So the CRB RIND-Raw Industrials Index is on the face of it one of the strangest little indices out there. It is comprised of hides, tallow, copper scrap, lead scrap, steel scrap, zinc, tin, burlap, cotton, print cloth, wool tops, rosin, and rubber. If you need to go google what some of those are, then don’t worry we aren’t going anywhere.
So the CRB Raw Industrials Index is basically made up of random stuff you need to make things, but that mostly only trade on spot markets, and most are not very liquid at all, and wool tops and tallow? Yeah I googled them the first time I read it as well.
But maybe the CRB Raw Industrials Index is such a good index precisely because it is not really influenced by traders, hedgers, etc. It is a “pure” input into industrial usage and only has the inflationary/deflationary effects of actual economic activity. As you will see it does a very good job at leading a lot of different things.
CRB Raw Industrials and SP500 Earnings Growth
Sometimes I post a chart on Twitter that I call my stupid simple SP500 EPS model. On Twitter I always blank out the indicator, and just leave “YoY Advanced 26 Weeks.” But as you can see in the chart below the YoY CRB Raw Industrials Index advanced 26-Weeks does a good, some might say a great, job at pointing to future EPS growth rates.
As you can see in the chart below, not only does the relationship “seem” strong, it has a R2 of 41.6%. It might not be the Holy Grail, but I am pretty sure they are friends.
It has clearly had a few misses but over the past 40 years the CRB Raw Industrials Index has done an excellent job of moving up and down ahead of earnings.
By the way you might be asking “why 26 weeks?” Good question. The way we look at moving data forward and backwards is to only do it in ways that make sense. You won’t see us move anything 37 days, but you see us move it 21 days (working days in the average month), 63 days (one quarter), 13 weeks (one quarter) and multiples of all of these. It turns out that 26 weeks equals half of a year or two quarters, so the lead time on the CRB Raw Industrials Index seems to be six months or two quarters.
Burlap and Interest Rates
Who would have guessed that burlap and tallow were good predictors of inflation and consequently of interest rates? And yet here we are. Like the Copper/Gold ratio, the CRB Raw Industrials Index does a great job of leading interest rates. As you can see in the chart below the CRB Raw Industrials Index peaks before the 10-Yr yield, and bottoms before the 10-Yr yield. Like Copper/Gold the biggest signal value in the CRB Raw Industrials Index/Gold ratio occurs where there has been a large divergence. Some resolve quickly, some take a while, but the 10-Yr always seems to follow.
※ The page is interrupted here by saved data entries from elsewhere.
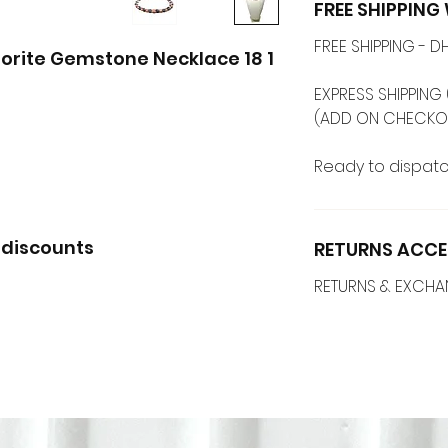
FREE SHIPPIN
FREE SHIPPING -
1 Strands Opal + Labradorite Gemstone Necklace 18 ''
EXPRESS SHIPPING 
Ready to dispatc
 discounts
RETURNS ACCE
RETURNS & EXCH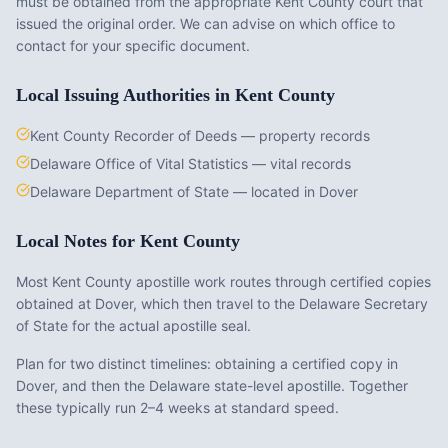
must be obtained from the appropriate
Kent County
court that
issued the original order. We can advise on which office to
contact for your specific document.
Local Issuing Authorities in
Kent County
Kent County Recorder of Deeds — property records
Delaware Office of Vital Statistics — vital records
Delaware Department of State — located in Dover
Local Notes for
Kent County
Most Kent County apostille work routes through certified copies
obtained at Dover, which then travel to the Delaware Secretary
of State for the actual apostille seal.
Plan for two distinct timelines: obtaining a certified copy in
Dover, and then the Delaware state-level apostille. Together
these typically run 2–4 weeks at standard speed.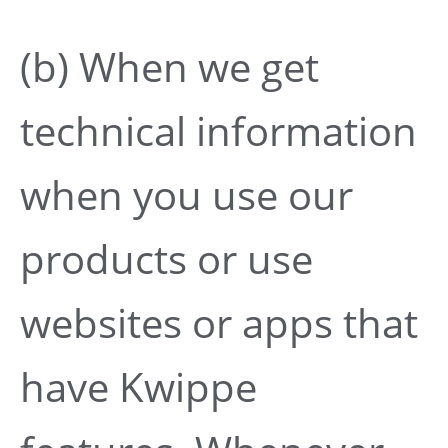
(b) When we get
technical information
when you use our
products or use
websites or apps that
have Kwippe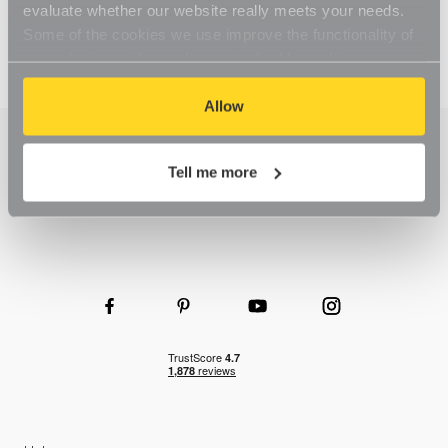
evaluate whether our website really meets your needs.
Some of the cookies we use improve the functionality of
our website, so if you choose to disable cookies on your
browser, you might find that you can't access some
aspects of our website, or that parts of the website don't
Allow
function in the way that you might expect them to.
Tell me more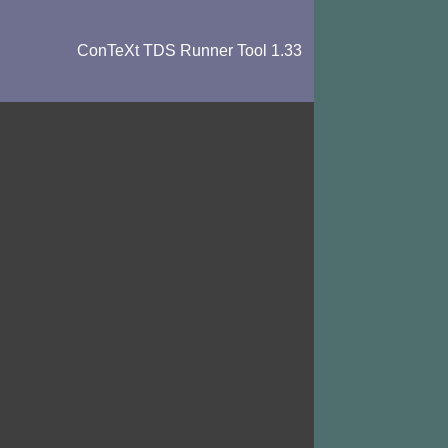
ConTeXt TDS Runner Tool 1.33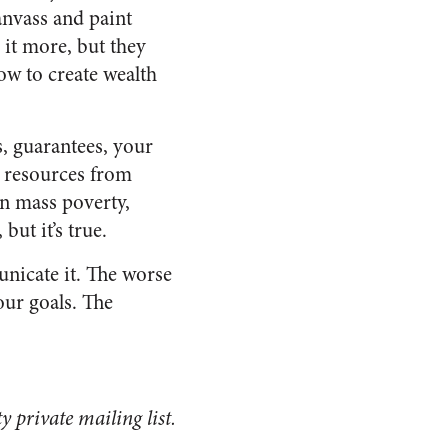
anvass and paint
 it more, but they
ow to create wealth
, guarantees, your
g resources from
 in mass poverty,
but it’s true.
unicate it. The worse
our goals. The
private mailing list.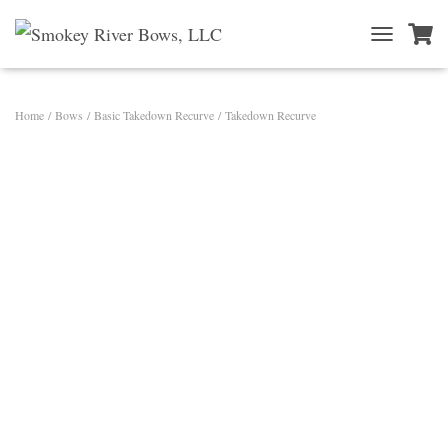
T
O
G
G
Home
/
Bows
/
Basic Takedown Recurve
/ Takedown Recurve
L
E
N
A
V
I
G
A
T
I
O
N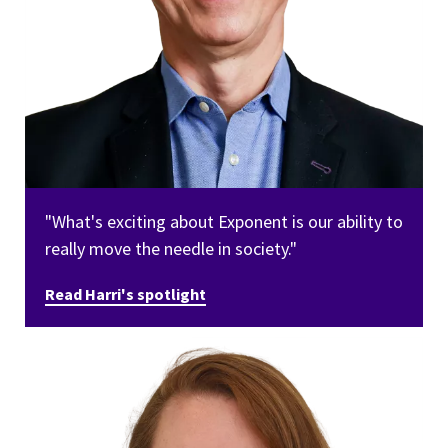
"What's exciting about Exponent is our ability to
really move the needle in society."
Read Harri's spotlight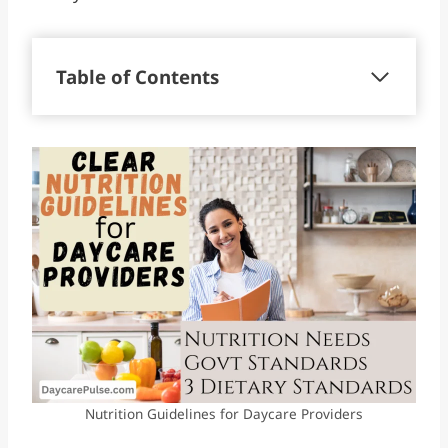
Table of Contents
Nutrition Guidelines for Daycare Providers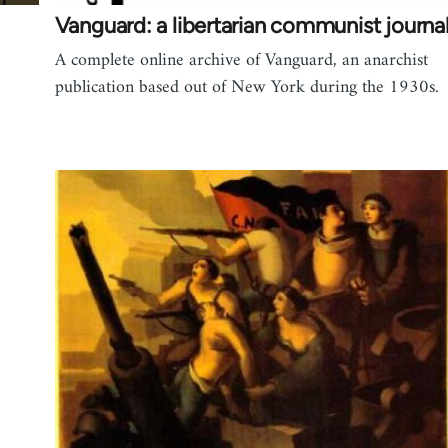
Vanguard: a libertarian communist journa
A complete online archive of Vanguard, an anarchist
publication based out of New York during the 1930s.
Tallow, Wool Tops, and Global Growth
The next chart is the CRB Raw Industrials Index YoY and the MXEF-Emerging Markets Index. With the recent peak being a rare miss, the CRB Raw Industrials Index usually leads emerging markets. We actually use the CRB Raw Industrials Index a lot in our emerging market work. Along with a few other indices they do a really great job of pointing to important inflections points in EM. We will cover it in a future post but if you build a percent swing system with the CRB Raw Industrials Index and the CRB Metals Index you get some interesting EM,and really global, results.
This is the fourth in a new series of pieces we will be doing on relatively simple indicators and models that should be part of any macro traders dashboard. Nothing is the holy grail, but there are several useful tools that indicate different conditions, and the CRB Raw Industrials Index is one of the better ones. It helps inform us about the earnings cycle, emerging markets, and fixed income. Truly one of the most signal laden indices out there.